TASK BRIEF:
Copy the lines of the listing below verbatim, starting at the line containing "scientific name: Alliaria petiolata" and ending at the line containing "family: Anatidae", both included.

════════════════

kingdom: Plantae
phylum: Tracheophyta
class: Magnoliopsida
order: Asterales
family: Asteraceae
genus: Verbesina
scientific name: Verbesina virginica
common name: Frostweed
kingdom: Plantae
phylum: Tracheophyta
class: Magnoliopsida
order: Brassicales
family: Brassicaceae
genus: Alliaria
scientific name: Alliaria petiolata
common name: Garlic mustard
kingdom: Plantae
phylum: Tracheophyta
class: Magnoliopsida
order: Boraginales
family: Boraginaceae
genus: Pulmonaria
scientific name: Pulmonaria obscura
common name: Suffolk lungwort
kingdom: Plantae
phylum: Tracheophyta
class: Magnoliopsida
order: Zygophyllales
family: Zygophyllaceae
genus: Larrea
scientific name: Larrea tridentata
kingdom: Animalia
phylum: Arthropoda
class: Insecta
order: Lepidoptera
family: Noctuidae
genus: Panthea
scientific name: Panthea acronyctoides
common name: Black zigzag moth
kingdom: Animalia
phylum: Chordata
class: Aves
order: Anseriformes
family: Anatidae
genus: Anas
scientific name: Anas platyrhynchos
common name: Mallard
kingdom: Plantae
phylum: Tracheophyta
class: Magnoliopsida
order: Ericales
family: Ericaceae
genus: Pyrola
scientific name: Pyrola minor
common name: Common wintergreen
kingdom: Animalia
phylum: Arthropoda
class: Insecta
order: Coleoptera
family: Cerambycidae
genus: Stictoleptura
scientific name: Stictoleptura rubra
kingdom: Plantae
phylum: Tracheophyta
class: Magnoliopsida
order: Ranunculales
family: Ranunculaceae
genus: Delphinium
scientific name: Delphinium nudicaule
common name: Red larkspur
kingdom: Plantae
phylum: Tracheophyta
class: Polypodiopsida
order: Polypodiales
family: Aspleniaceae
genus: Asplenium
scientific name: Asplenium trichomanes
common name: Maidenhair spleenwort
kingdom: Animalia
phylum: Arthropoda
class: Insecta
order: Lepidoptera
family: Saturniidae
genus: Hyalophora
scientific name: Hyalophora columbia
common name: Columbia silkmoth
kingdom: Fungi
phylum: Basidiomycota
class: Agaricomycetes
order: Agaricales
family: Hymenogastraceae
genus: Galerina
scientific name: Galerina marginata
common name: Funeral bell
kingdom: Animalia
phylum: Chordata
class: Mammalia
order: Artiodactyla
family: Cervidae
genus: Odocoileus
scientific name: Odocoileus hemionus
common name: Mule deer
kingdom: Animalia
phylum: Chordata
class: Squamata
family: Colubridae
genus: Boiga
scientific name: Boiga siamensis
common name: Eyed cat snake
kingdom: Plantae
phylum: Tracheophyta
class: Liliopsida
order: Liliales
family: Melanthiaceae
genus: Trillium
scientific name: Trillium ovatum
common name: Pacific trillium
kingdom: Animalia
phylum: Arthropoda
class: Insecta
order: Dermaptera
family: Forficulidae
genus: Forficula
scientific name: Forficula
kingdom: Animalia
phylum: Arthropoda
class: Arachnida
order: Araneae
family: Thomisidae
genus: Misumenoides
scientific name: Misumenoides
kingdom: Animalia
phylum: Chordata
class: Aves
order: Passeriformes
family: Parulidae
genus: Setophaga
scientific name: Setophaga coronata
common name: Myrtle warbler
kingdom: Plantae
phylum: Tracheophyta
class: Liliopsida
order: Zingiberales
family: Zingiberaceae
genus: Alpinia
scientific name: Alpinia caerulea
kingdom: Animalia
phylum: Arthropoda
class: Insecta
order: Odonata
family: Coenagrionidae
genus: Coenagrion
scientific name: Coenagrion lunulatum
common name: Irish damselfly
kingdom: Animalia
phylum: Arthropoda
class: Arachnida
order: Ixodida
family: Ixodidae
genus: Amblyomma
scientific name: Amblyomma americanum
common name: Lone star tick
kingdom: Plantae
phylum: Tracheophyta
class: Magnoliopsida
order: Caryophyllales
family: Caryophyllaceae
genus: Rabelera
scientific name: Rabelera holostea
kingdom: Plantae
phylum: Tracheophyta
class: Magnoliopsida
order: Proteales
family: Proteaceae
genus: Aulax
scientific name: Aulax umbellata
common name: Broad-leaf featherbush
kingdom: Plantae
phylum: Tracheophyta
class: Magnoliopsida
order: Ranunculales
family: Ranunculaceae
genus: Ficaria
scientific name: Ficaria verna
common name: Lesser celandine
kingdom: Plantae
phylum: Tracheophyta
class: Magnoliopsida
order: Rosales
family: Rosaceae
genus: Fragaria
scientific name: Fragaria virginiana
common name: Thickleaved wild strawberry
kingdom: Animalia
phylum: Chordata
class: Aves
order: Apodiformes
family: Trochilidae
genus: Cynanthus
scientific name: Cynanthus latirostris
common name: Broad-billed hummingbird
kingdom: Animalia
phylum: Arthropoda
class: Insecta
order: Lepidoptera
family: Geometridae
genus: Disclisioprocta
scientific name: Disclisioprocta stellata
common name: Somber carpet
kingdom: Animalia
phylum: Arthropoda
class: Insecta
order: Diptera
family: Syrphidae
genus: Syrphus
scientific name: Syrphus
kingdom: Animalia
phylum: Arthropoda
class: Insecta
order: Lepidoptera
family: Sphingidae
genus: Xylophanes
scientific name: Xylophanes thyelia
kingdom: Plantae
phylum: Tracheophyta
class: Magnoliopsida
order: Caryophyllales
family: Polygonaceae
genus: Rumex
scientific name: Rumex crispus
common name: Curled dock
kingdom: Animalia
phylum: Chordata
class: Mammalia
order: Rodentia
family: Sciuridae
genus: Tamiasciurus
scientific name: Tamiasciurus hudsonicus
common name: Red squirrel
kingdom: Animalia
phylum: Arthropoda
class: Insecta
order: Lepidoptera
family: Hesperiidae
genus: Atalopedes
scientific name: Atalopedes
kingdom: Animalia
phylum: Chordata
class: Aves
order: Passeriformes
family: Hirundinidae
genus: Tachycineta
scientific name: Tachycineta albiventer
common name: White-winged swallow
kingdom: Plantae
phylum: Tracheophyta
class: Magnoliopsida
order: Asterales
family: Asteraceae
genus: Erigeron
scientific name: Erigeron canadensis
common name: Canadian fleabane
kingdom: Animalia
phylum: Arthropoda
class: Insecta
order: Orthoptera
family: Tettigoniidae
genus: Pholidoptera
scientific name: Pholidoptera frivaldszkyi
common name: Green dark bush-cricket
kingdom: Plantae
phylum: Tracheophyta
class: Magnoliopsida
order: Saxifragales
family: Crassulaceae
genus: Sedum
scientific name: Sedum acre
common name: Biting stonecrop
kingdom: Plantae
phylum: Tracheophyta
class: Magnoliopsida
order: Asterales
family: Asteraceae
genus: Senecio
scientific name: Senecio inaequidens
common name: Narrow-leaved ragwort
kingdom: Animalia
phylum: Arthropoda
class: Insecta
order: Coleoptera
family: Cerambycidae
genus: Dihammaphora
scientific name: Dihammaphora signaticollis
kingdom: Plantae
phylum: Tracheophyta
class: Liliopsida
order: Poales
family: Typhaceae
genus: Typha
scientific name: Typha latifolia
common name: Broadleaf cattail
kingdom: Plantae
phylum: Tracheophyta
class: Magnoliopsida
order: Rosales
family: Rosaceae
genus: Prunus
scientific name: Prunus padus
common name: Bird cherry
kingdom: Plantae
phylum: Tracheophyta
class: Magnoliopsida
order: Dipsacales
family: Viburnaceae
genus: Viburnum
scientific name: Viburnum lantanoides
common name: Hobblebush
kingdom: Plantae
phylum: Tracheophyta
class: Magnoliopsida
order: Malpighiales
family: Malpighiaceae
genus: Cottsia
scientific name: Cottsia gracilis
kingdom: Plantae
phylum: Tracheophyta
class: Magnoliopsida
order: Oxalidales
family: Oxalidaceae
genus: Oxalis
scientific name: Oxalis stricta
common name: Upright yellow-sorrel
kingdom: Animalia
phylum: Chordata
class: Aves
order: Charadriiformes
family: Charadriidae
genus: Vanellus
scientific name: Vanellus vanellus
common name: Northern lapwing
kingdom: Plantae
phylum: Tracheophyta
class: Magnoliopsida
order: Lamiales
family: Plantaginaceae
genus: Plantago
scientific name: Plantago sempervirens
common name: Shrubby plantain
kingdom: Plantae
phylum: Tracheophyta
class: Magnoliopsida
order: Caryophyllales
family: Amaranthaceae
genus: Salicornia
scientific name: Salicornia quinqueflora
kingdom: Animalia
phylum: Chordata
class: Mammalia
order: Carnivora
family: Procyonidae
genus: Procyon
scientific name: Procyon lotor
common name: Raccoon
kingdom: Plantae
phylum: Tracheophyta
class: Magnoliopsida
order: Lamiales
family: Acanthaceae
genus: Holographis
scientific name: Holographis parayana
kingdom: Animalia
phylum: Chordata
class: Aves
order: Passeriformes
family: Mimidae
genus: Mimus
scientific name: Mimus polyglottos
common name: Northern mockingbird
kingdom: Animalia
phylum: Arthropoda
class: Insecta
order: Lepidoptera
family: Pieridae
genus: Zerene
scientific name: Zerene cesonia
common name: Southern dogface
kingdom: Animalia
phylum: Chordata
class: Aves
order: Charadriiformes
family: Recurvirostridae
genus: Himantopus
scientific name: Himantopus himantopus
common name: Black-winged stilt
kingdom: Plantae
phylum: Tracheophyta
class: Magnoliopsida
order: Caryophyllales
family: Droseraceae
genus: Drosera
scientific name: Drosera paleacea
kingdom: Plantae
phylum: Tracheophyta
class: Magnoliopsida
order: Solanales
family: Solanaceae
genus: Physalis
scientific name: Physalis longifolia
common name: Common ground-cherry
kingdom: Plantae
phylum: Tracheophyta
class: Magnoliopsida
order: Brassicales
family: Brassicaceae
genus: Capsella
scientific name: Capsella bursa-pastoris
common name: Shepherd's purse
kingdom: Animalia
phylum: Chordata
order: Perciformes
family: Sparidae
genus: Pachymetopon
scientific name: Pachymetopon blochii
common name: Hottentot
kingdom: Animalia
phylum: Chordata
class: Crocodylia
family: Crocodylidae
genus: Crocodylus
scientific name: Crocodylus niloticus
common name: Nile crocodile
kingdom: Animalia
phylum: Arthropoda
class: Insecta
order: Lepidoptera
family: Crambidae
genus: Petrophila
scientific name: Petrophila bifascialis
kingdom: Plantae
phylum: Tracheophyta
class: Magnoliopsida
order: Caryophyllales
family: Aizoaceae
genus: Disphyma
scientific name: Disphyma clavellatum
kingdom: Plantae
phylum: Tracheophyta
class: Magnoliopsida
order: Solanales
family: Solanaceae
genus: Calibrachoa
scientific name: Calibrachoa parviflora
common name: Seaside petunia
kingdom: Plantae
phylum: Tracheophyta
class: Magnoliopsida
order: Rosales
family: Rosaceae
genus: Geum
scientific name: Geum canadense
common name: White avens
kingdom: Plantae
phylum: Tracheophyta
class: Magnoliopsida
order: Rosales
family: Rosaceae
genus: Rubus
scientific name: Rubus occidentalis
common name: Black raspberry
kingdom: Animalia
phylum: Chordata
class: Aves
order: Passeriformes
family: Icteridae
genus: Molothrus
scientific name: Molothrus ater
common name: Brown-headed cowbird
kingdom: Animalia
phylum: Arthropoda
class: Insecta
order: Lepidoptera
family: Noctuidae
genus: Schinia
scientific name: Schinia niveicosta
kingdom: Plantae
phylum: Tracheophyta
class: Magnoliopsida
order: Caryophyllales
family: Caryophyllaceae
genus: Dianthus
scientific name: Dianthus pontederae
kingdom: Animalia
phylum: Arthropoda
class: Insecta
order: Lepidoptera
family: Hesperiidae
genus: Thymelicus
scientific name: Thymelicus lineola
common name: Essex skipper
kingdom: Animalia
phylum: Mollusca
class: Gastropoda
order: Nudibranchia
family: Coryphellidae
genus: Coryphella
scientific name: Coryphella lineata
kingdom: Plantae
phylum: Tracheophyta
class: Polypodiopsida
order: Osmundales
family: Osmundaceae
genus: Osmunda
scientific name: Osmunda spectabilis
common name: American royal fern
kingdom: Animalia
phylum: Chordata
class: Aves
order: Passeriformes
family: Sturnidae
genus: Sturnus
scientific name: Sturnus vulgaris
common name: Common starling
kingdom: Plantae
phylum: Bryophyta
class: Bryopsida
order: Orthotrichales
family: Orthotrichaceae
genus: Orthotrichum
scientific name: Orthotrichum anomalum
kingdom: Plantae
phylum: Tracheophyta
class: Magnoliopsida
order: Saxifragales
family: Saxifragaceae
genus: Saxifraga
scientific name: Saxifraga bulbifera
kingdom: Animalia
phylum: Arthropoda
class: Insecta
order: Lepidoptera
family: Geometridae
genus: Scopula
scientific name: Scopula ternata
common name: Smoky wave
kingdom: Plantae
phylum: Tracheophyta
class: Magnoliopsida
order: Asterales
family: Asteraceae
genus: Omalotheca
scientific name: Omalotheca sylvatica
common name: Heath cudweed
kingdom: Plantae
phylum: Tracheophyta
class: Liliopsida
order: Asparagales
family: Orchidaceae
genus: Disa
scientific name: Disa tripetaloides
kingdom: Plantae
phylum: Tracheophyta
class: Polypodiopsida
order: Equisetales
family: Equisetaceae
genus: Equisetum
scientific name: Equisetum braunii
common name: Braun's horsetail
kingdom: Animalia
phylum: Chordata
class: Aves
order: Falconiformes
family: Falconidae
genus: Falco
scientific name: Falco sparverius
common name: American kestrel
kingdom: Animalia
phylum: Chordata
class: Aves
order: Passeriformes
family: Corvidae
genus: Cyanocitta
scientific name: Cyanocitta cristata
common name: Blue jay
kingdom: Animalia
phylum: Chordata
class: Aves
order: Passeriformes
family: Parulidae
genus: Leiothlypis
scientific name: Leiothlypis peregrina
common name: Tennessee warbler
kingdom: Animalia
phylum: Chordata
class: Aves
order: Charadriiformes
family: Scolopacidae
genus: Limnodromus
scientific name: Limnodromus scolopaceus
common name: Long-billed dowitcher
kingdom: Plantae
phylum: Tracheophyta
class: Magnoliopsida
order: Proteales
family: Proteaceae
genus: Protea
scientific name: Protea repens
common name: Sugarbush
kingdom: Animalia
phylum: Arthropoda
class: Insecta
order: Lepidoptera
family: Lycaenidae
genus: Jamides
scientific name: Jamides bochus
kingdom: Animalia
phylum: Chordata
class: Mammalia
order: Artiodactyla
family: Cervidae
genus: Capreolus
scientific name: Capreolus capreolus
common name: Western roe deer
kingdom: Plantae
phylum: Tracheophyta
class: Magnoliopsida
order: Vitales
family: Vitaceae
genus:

════════════════

EXPECTED ANSWER:
scientific name: Alliaria petiolata
common name: Garlic mustard
kingdom: Plantae
phylum: Tracheophyta
class: Magnoliopsida
order: Boraginales
family: Boraginaceae
genus: Pulmonaria
scientific name: Pulmonaria obscura
common name: Suffolk lungwort
kingdom: Plantae
phylum: Tracheophyta
class: Magnoliopsida
order: Zygophyllales
family: Zygophyllaceae
genus: Larrea
scientific name: Larrea tridentata
kingdom: Animalia
phylum: Arthropoda
class: Insecta
order: Lepidoptera
family: Noctuidae
genus: Panthea
scientific name: Panthea acronyctoides
common name: Black zigzag moth
kingdom: Animalia
phylum: Chordata
class: Aves
order: Anseriformes
family: Anatidae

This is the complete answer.